Apesar da confirmação, os obstáculos continuaram. Aline fez ressonância e tomografia em fevereiro, em caráter de urgência — chegou a ser atendida em um domingo, por falta de vagas. Mesmo assim, permaneceu na fila aguardando vaga para o início da rádio e da quimioterapia, que só foi liberada no fim de março.

Aline faz questão de destacar que médicos e enfermeiros do Hospital das Clínicas foram fundamentais em sua trajetória, e que a demora não se deve a falhas individuais. “As filas são gigantes, você chega e vê centenas de pessoas aguardando atendimento. Não é culpa dos profissionais, é falta de apoio e investimento do governo”. Durante esse período de espera, ela enfrentou um de seus momentos mais críticos. “Eu sentia dor 24 horas por dia. Tomava remédios fortes, mas já não faziam mais efeito.”

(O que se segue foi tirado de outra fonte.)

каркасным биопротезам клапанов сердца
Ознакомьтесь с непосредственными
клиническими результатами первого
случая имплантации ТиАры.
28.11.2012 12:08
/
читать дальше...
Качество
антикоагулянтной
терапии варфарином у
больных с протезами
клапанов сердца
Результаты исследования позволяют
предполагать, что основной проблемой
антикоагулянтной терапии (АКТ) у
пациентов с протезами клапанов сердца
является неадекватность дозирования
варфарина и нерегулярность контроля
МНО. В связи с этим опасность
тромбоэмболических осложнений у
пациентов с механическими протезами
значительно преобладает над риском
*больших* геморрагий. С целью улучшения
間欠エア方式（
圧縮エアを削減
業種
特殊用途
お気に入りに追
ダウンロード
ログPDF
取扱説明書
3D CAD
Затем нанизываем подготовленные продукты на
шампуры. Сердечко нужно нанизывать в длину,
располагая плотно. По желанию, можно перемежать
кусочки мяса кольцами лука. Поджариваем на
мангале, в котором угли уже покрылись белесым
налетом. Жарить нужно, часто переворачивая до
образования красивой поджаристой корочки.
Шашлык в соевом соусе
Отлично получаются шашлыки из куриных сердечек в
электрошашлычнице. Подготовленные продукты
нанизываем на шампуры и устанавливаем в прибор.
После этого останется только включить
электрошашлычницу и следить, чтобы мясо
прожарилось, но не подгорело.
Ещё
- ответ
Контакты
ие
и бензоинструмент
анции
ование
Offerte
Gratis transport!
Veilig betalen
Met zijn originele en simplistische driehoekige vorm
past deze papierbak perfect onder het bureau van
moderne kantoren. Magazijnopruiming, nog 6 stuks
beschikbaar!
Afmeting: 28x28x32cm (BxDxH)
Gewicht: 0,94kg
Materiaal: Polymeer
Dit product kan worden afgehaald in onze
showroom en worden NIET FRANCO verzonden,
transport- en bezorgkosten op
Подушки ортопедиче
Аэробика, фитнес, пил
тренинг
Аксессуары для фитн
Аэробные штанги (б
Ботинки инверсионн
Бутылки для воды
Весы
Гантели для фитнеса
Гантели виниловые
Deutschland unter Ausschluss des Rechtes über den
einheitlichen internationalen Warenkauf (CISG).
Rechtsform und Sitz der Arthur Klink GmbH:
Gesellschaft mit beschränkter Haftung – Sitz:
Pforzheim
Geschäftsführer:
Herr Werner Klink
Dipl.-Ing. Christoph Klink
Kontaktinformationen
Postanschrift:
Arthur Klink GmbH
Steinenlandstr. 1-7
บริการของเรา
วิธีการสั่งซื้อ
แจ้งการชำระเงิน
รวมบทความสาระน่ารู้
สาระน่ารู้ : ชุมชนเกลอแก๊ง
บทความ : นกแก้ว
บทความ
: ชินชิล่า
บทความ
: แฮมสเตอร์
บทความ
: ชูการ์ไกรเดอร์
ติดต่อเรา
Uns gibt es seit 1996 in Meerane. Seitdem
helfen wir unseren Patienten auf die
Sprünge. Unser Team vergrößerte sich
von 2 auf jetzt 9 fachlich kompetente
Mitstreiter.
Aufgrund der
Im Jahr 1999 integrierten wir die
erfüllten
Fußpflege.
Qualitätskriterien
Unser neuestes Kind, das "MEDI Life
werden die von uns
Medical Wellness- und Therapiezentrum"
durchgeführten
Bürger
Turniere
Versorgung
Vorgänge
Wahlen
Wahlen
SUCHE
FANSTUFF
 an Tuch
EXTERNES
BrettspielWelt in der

Em resposta, o HC informou que reconhece haver filas em suas salas de espera devido ao grande número de atendimentos e à complexidade dos casos, mas que tem trabalhado continuamente para reduzir esse tempo, por meio da informatização dos processos e da priorização de grupos vulneráveis.

Segundo a instituição, até 2024 o serviço de radioterapia não conseguia absorver toda a demanda hospitalar, o que levou à terceirização temporária de procedimentos. A partir de outubro daquele ano, houve reestruturação na gestão da área, investimentos em novos equipamentos e ampliação das equipes médicas e multiprofissionais.

Hoje, o hospital afirma que não terceiriza mais procedimentos, que os pacientes aguardam menos de 30 dias para iniciar a radioterapia e que o tempo médio entre diagnóstico e início do tratamento é de 39 dias para quimioterapia ou cirurgia, atendendo ao prazo legal máximo de 60 dias.